Russia MPs slam Ukraine’s choice of Crimean Tartar for Eurovision

Crimean Tatar singer Susana Jamaladinova known as Jamala speaks during a rehearsal in Kiev
AFP

Moscow (AFP) – Several Russian lawmakers on Monday denounced Ukraine’s choice of a Crimean Tatar to represent the country in this year’s Eurovision song contest, calling it a political choice aimed at vilifying Russia. 

“It is a strange choice.
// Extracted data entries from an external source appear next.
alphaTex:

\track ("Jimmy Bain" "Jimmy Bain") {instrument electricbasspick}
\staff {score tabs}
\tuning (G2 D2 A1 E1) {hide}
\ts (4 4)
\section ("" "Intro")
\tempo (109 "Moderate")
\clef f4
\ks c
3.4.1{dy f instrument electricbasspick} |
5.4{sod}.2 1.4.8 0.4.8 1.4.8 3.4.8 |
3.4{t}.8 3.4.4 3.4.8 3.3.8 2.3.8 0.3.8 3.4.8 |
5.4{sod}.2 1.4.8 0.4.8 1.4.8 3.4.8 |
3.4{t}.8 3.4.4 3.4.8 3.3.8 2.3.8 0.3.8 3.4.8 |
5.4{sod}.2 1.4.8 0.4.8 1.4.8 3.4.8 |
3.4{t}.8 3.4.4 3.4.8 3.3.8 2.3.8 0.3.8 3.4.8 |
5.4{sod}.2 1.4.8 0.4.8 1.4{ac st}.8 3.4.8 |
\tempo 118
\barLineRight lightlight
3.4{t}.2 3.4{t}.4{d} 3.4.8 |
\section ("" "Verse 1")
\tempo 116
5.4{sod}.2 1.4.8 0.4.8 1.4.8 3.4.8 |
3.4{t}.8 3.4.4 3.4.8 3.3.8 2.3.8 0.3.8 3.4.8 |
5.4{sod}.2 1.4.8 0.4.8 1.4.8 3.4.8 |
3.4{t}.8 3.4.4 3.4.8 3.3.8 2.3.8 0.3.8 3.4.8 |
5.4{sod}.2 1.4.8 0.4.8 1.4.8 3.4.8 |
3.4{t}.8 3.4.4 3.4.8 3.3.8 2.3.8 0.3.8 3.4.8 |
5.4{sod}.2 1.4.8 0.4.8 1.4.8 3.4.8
I am convinced that this vote is intended to offend Russia,” Vadim Dengin, head of the Information Committee in the parliament’s lower house, the State Duma, told the RIA Novosti news agency.

Jamala, a well-known jazz singer in Ukraine, on Sunday beat five other finalists competing to represent the country at Eurovision in Stockholm in May. 

For the contest, she will sing “1944” — a harrowing song about Stalin’s wartime deportation of the Muslim Tartar minority of Crimea, memories of which have been revived by Russia’s annexation of the Crimean peninsula in 2014. 

“It is a political choice,” said Leonid Slutsky, chairman of the Duma committee for relations with former Soviet states, although he called for a response which was not too “tough”. 

Crimea’s pro-Russian authorities also accused Kiev of exploiting the tragedy of the Tartars of Crimea through its Eurovision entry. 

“The Ukrainian authorities are going to try to use the song” for political ends, “capitalising on the tragedy of the Tartars to impose on European viewers a false picture of alleged harassment of the Tartars in the Russian Crimea,” Crimea’s pro-Moscow deputy prime minister Russlan Balbek told RIA Novosti. 

Jamala’s song is about the tragedy that befell her great-grandmother in 1944 when Soviet dictator Josef Stalin deported 240,000 Tatars — or nearly the entire community — to barren Central Asia and other far-flung lands. 

Crimean Tatars, who began returning to their ancestral homeland after the fall of the Soviet Union in 1991, were horrified by Russia’s takeover of the region in 2014, with the majority opposing the new authorities. 

In the wake of Russia’s annexation, many Tatar activists were arrested or had their homes raided. 

The international community has not recognised Russia’s annexation and the United Nations has condemned widespread human rights violations against the Tatar community.